- **Problem to solve**:
Rewrite the records from the first line through the line containing "9V5H170L169 3H164L154 7V9L136". Replace "Detect" with "Locate" and keep everything else the same.

Outline records

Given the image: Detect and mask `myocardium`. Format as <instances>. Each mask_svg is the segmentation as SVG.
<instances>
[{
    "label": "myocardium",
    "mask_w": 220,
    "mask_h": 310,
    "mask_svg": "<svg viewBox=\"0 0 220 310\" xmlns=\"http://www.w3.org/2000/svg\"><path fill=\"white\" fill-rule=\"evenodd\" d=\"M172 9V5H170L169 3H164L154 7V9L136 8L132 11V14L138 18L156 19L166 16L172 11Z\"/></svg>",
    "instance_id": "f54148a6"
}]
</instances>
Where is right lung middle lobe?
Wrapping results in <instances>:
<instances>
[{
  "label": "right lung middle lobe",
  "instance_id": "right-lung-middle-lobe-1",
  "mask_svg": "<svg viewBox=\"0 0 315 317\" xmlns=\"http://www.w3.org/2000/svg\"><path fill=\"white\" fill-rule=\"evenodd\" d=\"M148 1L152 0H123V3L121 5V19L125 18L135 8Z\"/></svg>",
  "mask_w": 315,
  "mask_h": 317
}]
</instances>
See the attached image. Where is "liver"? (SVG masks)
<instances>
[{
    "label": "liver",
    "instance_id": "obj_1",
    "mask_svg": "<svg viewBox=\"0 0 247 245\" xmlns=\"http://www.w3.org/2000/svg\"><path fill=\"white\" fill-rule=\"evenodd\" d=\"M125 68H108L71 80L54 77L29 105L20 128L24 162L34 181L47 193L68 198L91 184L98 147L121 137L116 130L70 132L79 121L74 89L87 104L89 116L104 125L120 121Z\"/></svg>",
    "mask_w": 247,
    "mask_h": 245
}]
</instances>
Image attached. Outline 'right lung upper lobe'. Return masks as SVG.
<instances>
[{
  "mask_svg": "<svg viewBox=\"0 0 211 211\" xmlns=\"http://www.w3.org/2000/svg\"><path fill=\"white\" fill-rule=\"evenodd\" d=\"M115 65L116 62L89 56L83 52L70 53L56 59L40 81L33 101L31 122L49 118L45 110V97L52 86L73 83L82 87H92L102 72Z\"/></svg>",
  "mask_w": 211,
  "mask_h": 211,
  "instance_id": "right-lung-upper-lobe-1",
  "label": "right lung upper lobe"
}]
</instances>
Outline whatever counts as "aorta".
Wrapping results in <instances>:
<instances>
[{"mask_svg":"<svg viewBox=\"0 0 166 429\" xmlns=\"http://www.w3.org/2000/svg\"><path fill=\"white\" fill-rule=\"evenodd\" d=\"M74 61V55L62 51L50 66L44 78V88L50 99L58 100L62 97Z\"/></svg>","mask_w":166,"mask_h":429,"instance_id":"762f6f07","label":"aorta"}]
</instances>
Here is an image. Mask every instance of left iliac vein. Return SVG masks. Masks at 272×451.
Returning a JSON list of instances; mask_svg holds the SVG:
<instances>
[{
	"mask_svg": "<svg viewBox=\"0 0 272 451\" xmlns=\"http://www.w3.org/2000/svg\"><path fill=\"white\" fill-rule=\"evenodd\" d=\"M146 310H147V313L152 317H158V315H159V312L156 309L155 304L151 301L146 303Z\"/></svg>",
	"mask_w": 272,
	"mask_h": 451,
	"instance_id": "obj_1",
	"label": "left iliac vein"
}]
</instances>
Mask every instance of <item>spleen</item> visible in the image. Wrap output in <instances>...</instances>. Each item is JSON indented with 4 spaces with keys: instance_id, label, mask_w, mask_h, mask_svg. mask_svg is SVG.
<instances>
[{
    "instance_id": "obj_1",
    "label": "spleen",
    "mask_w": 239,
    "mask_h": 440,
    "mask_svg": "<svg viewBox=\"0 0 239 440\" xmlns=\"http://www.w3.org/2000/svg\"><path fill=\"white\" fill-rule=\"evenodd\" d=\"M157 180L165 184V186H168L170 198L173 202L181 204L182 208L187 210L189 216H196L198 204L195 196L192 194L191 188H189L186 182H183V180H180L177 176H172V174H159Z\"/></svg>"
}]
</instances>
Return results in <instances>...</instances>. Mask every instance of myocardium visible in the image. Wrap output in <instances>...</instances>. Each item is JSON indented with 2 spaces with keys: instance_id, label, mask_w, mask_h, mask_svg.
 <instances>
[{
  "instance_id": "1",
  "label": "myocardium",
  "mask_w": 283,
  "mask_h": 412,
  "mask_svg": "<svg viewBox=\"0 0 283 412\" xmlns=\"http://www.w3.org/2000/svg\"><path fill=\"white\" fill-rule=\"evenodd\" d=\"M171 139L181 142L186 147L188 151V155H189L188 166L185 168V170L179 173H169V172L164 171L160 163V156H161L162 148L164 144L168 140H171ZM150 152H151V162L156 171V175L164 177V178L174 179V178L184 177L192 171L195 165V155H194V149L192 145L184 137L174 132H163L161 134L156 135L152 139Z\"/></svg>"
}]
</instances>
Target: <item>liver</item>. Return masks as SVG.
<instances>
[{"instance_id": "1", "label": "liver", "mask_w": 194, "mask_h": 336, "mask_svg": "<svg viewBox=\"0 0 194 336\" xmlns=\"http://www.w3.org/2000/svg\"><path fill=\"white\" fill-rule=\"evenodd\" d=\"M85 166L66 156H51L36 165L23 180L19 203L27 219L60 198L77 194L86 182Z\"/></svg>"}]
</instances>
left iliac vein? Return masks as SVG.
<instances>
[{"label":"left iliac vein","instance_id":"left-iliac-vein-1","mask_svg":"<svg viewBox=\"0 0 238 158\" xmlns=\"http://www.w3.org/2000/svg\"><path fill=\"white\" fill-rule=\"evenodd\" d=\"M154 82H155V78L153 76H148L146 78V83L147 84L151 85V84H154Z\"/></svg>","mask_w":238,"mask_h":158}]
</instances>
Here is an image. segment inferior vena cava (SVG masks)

- **Task response**:
Given the image: Locate and mask `myocardium`. Format as <instances>. Each mask_svg is the segmentation as SVG.
<instances>
[{
    "label": "myocardium",
    "mask_w": 220,
    "mask_h": 310,
    "mask_svg": "<svg viewBox=\"0 0 220 310\" xmlns=\"http://www.w3.org/2000/svg\"><path fill=\"white\" fill-rule=\"evenodd\" d=\"M172 9V5H170L169 3H164L154 7V9L136 8L132 11V14L138 18L156 19L166 16L172 11Z\"/></svg>",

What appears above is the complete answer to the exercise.